Work item :: Your answer should be every line below that includes the word "efebfa".
##### Exercise inputs
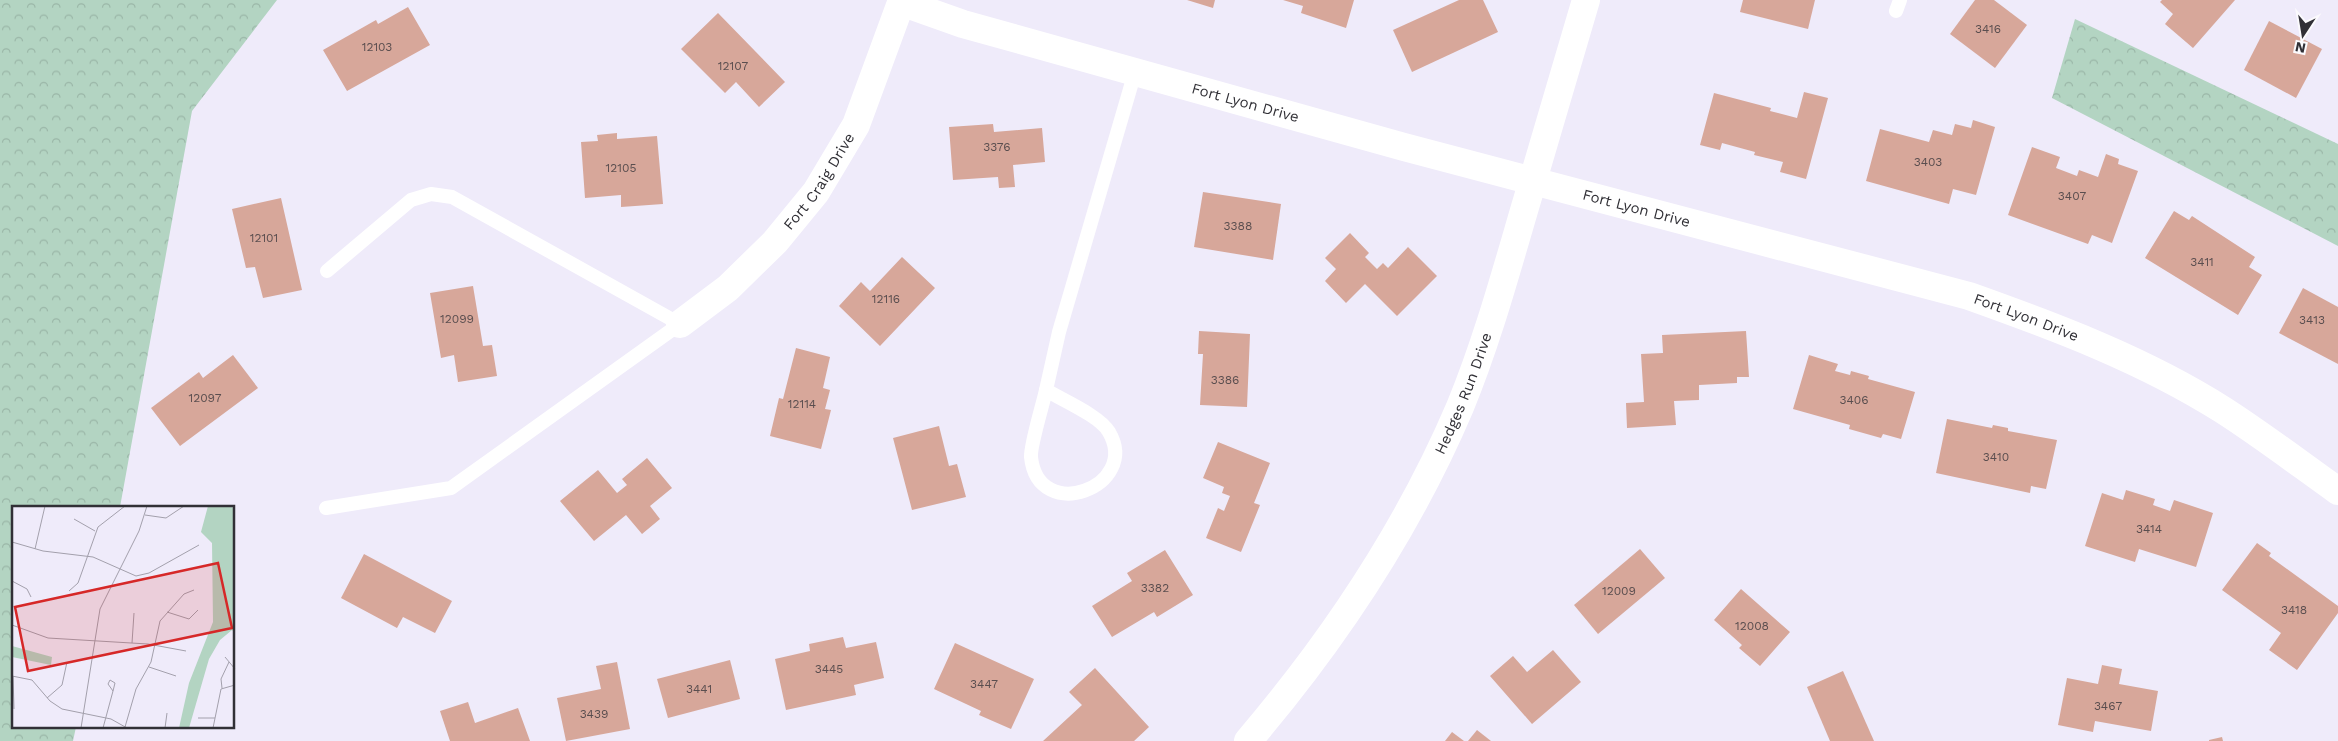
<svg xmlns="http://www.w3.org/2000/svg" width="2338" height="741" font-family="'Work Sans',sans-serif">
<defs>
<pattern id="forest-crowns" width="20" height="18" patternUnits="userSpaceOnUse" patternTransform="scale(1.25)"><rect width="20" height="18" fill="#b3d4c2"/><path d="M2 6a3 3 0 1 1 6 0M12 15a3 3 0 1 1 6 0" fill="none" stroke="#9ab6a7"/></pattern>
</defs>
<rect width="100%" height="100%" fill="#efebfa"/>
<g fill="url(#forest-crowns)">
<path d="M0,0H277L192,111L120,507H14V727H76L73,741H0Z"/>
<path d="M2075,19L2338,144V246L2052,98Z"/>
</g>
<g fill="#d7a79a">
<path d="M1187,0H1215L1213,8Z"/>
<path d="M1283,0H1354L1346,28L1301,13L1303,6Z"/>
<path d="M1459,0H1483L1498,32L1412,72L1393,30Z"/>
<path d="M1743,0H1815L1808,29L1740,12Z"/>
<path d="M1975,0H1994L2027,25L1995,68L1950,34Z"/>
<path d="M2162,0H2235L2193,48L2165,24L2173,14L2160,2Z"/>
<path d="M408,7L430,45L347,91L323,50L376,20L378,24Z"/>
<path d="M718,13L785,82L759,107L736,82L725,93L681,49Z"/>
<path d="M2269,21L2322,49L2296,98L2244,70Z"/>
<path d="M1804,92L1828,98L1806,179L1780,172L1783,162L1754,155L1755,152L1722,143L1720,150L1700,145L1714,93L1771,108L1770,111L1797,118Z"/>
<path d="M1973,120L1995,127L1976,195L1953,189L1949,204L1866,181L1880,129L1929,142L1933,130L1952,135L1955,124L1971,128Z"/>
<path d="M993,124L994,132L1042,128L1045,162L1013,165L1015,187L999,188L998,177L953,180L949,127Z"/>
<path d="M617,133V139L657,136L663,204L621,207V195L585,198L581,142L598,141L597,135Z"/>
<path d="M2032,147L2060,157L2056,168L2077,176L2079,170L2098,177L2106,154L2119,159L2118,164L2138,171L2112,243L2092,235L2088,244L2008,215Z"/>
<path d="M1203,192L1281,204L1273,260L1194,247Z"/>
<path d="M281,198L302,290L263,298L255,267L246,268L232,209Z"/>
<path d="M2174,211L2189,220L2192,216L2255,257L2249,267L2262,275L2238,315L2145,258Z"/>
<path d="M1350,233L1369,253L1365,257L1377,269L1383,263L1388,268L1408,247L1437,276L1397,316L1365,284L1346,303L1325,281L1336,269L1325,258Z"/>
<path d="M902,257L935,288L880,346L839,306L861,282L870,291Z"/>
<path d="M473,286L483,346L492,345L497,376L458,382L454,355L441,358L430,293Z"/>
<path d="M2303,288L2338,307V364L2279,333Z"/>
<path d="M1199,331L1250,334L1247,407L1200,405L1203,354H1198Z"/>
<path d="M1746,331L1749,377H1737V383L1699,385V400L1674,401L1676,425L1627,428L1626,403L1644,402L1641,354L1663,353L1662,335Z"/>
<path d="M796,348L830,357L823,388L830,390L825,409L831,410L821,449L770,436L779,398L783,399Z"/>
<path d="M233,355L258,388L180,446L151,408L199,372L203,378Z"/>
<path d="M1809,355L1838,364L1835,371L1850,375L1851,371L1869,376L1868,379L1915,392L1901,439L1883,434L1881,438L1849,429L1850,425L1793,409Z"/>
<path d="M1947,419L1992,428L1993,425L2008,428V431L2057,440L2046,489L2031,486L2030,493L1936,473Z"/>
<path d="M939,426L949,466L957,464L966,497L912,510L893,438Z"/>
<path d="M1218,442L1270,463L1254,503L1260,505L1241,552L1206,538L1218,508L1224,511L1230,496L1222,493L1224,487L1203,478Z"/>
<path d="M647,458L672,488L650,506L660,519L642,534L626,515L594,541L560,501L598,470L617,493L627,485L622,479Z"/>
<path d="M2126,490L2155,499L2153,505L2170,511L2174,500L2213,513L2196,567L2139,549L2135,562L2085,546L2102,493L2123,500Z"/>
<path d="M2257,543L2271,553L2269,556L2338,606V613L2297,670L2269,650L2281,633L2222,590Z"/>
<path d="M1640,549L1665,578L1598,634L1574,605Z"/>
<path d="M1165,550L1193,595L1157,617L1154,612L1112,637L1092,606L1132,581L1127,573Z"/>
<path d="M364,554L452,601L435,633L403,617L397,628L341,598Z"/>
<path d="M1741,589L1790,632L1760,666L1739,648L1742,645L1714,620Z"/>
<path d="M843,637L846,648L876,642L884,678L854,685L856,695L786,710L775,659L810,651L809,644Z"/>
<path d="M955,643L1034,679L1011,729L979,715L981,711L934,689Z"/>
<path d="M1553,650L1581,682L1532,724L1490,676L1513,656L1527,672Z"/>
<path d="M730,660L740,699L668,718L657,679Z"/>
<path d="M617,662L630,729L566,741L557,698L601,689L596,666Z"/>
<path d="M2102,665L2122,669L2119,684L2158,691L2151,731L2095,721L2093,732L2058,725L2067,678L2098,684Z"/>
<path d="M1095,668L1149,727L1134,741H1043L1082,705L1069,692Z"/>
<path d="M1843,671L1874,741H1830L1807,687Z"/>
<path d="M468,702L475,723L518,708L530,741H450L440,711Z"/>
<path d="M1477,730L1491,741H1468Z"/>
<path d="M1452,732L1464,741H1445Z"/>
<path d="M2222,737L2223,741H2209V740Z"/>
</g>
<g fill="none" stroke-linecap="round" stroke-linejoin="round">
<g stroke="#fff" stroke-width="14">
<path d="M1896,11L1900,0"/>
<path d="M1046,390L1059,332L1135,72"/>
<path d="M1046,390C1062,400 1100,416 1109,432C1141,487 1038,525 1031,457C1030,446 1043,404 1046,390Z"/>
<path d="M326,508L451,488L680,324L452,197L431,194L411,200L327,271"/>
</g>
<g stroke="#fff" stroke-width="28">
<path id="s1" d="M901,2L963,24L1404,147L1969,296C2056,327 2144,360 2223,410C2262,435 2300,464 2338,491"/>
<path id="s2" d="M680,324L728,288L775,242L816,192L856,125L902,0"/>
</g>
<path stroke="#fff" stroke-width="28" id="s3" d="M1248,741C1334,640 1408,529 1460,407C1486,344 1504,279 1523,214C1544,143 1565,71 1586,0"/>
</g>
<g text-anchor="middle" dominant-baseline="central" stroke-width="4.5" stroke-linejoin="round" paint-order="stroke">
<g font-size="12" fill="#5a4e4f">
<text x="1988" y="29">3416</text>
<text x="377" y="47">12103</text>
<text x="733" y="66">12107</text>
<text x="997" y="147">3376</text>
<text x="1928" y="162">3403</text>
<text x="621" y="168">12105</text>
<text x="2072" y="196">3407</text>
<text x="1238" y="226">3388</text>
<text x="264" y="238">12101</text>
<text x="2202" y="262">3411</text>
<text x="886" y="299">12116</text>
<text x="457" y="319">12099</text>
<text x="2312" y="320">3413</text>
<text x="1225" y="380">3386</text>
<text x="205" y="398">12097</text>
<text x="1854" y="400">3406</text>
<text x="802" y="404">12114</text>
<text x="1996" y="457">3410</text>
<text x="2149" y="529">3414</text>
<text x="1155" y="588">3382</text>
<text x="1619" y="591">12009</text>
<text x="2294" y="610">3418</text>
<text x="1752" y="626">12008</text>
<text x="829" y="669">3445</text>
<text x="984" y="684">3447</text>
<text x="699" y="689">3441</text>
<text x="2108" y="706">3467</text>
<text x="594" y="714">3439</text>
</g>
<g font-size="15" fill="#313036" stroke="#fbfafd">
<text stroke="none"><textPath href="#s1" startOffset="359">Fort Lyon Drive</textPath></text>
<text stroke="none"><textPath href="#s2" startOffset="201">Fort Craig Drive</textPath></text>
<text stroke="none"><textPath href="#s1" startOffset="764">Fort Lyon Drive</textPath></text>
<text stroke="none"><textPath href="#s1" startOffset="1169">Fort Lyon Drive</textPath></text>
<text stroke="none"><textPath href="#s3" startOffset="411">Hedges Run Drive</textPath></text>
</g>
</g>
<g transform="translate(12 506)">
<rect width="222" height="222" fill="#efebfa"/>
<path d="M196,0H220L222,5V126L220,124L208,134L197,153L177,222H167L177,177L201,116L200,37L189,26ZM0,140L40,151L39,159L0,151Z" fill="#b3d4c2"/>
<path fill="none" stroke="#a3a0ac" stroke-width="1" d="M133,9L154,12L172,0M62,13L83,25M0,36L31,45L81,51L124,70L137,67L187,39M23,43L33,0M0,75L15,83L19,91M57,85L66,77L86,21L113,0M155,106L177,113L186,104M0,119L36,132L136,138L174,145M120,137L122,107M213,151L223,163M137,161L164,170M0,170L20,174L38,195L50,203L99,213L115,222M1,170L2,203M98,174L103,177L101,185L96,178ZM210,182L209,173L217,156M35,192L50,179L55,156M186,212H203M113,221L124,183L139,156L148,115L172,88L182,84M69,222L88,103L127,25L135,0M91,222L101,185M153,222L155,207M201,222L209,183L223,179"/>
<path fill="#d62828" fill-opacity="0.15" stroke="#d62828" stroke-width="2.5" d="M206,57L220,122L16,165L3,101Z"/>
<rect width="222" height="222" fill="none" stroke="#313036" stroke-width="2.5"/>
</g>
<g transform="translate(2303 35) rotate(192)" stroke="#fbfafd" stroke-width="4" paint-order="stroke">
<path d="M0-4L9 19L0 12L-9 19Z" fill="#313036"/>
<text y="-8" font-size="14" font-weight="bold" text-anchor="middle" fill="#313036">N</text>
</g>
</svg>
##########
##### Exercise inputs
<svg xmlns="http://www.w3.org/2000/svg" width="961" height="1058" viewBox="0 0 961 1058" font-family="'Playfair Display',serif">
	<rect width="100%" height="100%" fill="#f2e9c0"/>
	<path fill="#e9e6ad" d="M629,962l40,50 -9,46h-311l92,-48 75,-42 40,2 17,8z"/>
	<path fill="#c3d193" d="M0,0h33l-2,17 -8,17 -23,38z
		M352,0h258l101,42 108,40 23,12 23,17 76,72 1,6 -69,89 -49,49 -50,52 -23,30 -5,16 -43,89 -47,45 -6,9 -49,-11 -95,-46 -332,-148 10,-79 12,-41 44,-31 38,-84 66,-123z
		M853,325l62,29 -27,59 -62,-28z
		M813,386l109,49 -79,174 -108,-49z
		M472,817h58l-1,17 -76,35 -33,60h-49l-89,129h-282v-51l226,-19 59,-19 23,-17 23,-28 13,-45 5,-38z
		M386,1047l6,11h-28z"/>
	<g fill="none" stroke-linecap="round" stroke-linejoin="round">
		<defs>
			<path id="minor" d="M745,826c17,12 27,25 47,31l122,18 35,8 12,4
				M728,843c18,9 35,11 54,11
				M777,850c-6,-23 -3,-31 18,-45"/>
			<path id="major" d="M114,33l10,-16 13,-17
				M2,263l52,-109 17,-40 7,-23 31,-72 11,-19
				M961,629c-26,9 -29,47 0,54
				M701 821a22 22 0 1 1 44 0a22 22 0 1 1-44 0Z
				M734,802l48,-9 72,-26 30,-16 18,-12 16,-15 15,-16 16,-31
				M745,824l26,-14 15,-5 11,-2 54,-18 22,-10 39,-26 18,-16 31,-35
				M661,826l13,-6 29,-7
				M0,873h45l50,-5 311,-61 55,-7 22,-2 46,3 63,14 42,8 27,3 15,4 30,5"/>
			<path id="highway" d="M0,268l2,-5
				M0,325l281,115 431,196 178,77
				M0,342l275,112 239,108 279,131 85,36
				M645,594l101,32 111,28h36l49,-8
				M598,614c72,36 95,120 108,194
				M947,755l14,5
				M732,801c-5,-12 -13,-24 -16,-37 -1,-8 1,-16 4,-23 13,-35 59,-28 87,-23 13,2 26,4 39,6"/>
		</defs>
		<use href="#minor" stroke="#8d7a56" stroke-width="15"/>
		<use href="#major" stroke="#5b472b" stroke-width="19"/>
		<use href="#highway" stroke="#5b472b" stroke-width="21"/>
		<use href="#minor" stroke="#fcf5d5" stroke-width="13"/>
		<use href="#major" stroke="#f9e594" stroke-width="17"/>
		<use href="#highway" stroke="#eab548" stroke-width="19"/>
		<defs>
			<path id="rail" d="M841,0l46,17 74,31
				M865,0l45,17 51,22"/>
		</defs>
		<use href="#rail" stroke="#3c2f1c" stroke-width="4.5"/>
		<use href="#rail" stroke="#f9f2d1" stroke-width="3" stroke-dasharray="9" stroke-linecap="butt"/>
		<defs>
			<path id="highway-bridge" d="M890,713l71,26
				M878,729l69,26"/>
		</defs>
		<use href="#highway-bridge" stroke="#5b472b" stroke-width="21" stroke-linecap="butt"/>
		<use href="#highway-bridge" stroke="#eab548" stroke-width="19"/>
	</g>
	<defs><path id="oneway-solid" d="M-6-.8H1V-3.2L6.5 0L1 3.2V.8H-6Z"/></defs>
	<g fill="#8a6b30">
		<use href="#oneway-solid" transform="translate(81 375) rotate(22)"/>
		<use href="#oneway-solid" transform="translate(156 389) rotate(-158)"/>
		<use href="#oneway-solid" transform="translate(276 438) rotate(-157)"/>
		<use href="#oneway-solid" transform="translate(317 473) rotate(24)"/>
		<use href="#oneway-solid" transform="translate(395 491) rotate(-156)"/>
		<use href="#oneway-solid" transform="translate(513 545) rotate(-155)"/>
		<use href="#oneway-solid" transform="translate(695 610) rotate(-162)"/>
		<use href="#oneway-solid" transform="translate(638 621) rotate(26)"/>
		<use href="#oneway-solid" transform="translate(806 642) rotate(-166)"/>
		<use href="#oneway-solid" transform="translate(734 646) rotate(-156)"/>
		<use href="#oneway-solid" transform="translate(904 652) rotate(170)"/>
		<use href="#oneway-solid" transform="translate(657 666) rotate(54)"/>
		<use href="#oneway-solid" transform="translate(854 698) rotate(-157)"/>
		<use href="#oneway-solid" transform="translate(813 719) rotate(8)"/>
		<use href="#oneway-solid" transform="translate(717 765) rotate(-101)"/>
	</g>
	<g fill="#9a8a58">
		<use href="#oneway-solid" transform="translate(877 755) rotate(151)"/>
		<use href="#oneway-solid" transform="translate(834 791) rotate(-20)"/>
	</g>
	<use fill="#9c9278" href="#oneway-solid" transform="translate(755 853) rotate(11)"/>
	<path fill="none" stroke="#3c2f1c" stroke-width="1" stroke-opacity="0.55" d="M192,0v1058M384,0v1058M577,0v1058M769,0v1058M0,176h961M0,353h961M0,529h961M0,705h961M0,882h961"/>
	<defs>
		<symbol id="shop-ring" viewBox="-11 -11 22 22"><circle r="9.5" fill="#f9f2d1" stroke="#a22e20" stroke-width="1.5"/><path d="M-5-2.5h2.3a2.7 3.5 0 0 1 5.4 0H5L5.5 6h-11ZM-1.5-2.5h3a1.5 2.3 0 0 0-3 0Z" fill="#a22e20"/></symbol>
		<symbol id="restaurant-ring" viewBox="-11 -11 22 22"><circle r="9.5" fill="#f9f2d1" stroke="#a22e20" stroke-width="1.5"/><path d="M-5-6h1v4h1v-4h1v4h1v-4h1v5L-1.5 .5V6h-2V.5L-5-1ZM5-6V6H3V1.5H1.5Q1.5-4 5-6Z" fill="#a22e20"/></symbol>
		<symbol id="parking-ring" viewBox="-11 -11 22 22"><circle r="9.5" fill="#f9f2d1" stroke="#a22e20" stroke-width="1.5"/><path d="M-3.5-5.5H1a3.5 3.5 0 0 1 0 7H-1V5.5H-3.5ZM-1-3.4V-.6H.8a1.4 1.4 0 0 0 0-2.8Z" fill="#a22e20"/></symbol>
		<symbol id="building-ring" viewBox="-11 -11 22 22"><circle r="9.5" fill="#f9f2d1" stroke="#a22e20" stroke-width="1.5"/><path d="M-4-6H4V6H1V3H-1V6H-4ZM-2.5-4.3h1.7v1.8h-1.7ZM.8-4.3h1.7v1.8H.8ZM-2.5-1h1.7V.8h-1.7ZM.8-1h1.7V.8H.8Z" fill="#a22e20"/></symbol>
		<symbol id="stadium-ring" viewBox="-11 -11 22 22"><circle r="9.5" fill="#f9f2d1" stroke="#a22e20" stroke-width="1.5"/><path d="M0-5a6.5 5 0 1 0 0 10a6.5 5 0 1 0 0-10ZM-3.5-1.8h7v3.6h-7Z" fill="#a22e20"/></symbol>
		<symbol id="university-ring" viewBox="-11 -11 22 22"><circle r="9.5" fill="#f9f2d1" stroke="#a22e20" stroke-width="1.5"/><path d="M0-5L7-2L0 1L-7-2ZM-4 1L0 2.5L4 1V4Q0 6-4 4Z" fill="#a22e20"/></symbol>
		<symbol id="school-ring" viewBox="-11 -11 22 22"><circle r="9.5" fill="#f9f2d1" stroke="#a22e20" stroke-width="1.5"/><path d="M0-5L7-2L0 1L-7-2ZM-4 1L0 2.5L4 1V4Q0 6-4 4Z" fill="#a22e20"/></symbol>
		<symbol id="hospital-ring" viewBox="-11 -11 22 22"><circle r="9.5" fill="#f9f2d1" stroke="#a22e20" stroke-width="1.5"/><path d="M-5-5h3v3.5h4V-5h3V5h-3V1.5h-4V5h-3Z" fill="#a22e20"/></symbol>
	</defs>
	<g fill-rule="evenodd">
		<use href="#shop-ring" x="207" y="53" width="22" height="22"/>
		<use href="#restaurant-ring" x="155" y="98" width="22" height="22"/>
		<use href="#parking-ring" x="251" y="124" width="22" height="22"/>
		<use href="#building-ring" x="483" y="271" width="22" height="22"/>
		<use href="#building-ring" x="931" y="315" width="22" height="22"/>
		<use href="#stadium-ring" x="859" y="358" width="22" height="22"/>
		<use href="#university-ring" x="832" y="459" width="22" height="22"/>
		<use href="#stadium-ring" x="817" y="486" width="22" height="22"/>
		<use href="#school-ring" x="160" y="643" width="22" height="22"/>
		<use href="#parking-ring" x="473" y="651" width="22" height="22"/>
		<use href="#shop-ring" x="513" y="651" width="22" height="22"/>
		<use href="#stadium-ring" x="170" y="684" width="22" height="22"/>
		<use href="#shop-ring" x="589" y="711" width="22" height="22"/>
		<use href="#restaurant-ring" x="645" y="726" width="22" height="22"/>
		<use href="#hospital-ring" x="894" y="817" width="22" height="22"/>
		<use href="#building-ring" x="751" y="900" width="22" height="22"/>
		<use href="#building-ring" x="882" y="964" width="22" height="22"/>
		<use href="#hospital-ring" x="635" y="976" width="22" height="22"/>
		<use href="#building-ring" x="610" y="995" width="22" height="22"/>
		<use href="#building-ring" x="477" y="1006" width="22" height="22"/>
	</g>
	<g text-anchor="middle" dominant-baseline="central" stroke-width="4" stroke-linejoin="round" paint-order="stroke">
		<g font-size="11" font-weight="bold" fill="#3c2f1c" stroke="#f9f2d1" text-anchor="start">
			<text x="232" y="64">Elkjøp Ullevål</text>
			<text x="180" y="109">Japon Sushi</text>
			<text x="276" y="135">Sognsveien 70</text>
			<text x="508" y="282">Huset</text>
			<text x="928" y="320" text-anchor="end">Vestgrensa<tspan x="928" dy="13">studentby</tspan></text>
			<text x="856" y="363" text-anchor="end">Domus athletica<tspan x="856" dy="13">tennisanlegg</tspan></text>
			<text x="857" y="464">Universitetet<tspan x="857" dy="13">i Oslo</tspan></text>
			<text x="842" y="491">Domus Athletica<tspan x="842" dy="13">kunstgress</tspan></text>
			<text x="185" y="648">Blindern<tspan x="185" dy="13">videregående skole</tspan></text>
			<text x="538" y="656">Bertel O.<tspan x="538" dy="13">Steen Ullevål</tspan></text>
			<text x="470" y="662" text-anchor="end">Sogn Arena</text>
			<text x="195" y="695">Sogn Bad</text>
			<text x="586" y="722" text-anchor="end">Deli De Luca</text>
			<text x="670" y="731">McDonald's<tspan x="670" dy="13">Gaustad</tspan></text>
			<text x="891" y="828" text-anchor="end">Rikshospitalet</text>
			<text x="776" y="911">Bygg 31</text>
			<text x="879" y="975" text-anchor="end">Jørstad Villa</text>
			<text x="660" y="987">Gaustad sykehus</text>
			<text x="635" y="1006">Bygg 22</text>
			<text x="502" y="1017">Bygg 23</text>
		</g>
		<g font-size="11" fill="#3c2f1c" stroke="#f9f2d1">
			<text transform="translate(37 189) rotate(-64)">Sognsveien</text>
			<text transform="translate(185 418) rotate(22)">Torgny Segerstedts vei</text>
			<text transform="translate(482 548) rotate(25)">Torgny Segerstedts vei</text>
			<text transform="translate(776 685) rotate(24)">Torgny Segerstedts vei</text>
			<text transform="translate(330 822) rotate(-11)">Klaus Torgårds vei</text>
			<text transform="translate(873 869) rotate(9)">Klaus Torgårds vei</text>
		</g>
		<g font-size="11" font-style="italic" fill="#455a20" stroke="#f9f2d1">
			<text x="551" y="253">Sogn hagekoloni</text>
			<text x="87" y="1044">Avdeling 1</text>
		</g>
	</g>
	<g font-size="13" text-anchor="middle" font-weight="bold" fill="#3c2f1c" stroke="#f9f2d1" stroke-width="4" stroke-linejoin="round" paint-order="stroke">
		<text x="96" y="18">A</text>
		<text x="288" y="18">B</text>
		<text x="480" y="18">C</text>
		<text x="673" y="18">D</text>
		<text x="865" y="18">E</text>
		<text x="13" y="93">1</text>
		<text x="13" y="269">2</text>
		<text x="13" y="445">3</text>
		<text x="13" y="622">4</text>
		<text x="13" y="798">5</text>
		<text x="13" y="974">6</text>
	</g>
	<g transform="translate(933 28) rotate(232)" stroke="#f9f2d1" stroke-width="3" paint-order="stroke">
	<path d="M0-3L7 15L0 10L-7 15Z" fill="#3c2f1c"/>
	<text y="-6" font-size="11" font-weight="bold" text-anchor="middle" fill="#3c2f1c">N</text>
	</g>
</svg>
##########
Answer for this exercise ::
<rect width="100%" height="100%" fill="#efebfa"/>
<rect width="222" height="222" fill="#efebfa"/>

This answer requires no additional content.